The term has become ubiquitous in the Italian media: "dossieraggio," the use of confidential information to compile compromising dossiers against high-profile individuals. According to the Italian press, an investigation carried out by the Perugia (Umbria) public prosecutor's office has found that an officer at the Guardia di Finanza, the financial police, compiled confidential dossiers on hundreds of well-known people, including numerous politicians and several ministers. At the time this officer was working at the national anti-mafia and anti-terrorist directorate.

According to the National Anti-Mafia Prosecutor, Giovanni Melillo, and the Perugia Prosecutor, Raffaele Cantone, who spoke before Parliament on March 6 and March 7, the case could go much further. In light of the volume of data used, there could even be a wider network operating within the framework of a large-scale system for exchanging confidential information.

The origins of the scandal date back to the beginning of Giorgia Meloni's term in October 2022, when the opposition daily Domani published a series of articles on the business relations of future defense minister Guido Crosetto – which the journalists thought constituted conflicts of interest. After Crosetto filed a complaint, an investigation was launched into how the journalists had obtained the confidential information. The investigators traced the data back to the journalists' source, Guardia di Finanza officer Pasquale Striano. Striano had allegedly extracted information on Crosetto's banking transactions from confidential databases used in the fight against money laundering and organized crime.

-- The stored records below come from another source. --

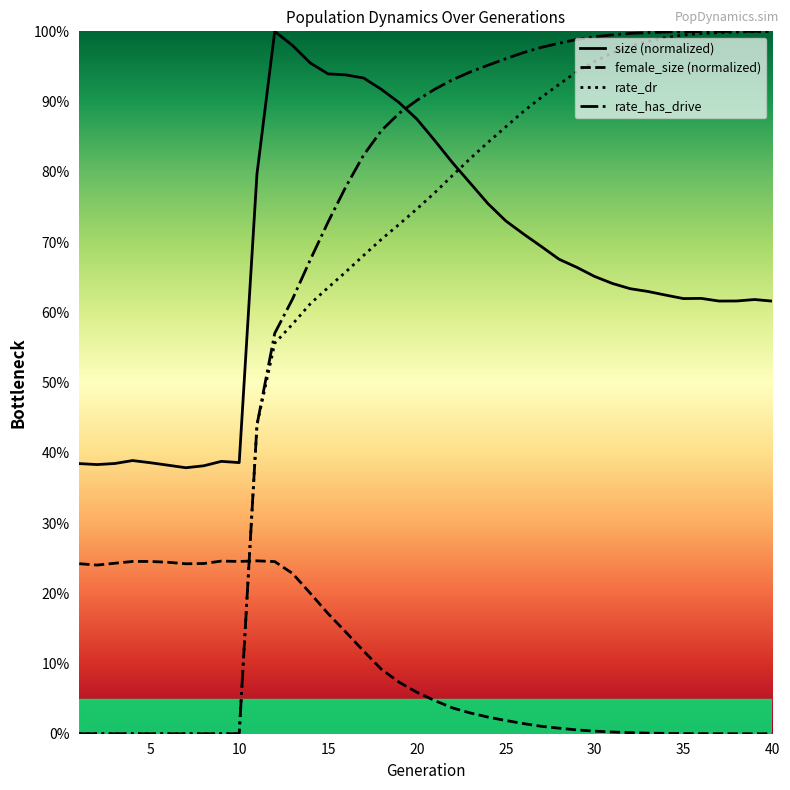

Reading left to right, extract all data points from this chart.

size (normalized): 0.4	0.4	0.4	0.4	0.4	0.4	0.4	0.4	0.4	0.4	0.8	1.0	1.0	1.0	0.9	0.9	0.9	0.9	0.9	0.9	0.8	0.8	0.8	0.8	0.7	0.7	0.7	0.7	0.7	0.7	0.6	0.6	0.6	0.6	0.6	0.6	0.6	0.6	0.6	0.6
female_size (normalized): 0.2	0.2	0.2	0.2	0.2	0.2	0.2	0.2	0.2	0.2	0.2	0.2	0.2	0.2	0.2	0.1	0.1	0.1	0.1	0.1	0.0	0.0	0.0	0.0	0.0	0.0	0.0	0.0	0.0	0.0	0.0	0.0	0.0	0.0	0.0	0.0	0.0	0.0	0.0	0.0
rate_dr: 0.0	0.0	0.0	0.0	0.0	0.0	0.0	0.0	0.0	0.0	0.4	0.6	0.6	0.6	0.6	0.7	0.7	0.7	0.7	0.7	0.8	0.8	0.8	0.8	0.9	0.9	0.9	0.9	0.9	1.0	1.0	1.0	1.0	1.0	1.0	1.0	1.0	1.0	1.0	1.0
rate_has_drive: 0.0	0.0	0.0	0.0	0.0	0.0	0.0	0.0	0.0	0.0	0.4	0.6	0.6	0.7	0.7	0.8	0.8	0.9	0.9	0.9	0.9	0.9	0.9	1.0	1.0	1.0	1.0	1.0	1.0	1.0	1.0	1.0	1.0	1.0	1.0	1.0	1.0	1.0	1.0	1.0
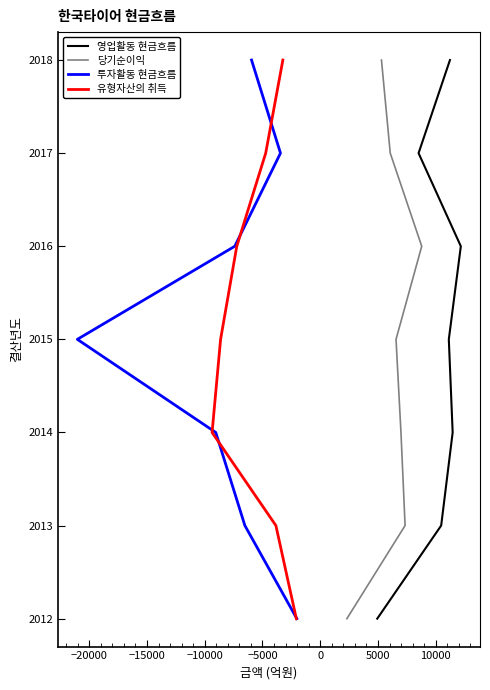

Read the 투자활동 현금흐름 value at −15000.

2014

New details have been emerging in Italian media. At the beginning of March media reported that 15 people had been targeted by the investigation, including the three Domani journalists who had written the articles and were now protesting, calling it an attack on press freedom. The investigation has also got a lot bigger. The Perugia public prosecutor's office has found that, in addition to Crosetto, some 800 people have been the subject of illegal searches, without it being known whether the information obtained was paid for or passed on for other purposes.

The President of the Senate, Ignazio La Russa, is among those targeted, as is the Minister for Enterprise and "Made in Italy," Adolfo Urso, the Minister for Agriculture, Francesco Lollobrigida, and the Undersecretary of State for the Presidency of the Council, Giovanbattista Fazzolari, who is very close to Giorgia Meloni. It's not just right-wing politicians: The two former council presidents Matteo Renzi, then head of the center-left, and Giuseppe Conte, of the 5-Star Movement have also been targeted, as well as businessmen and people from the world of entertainment.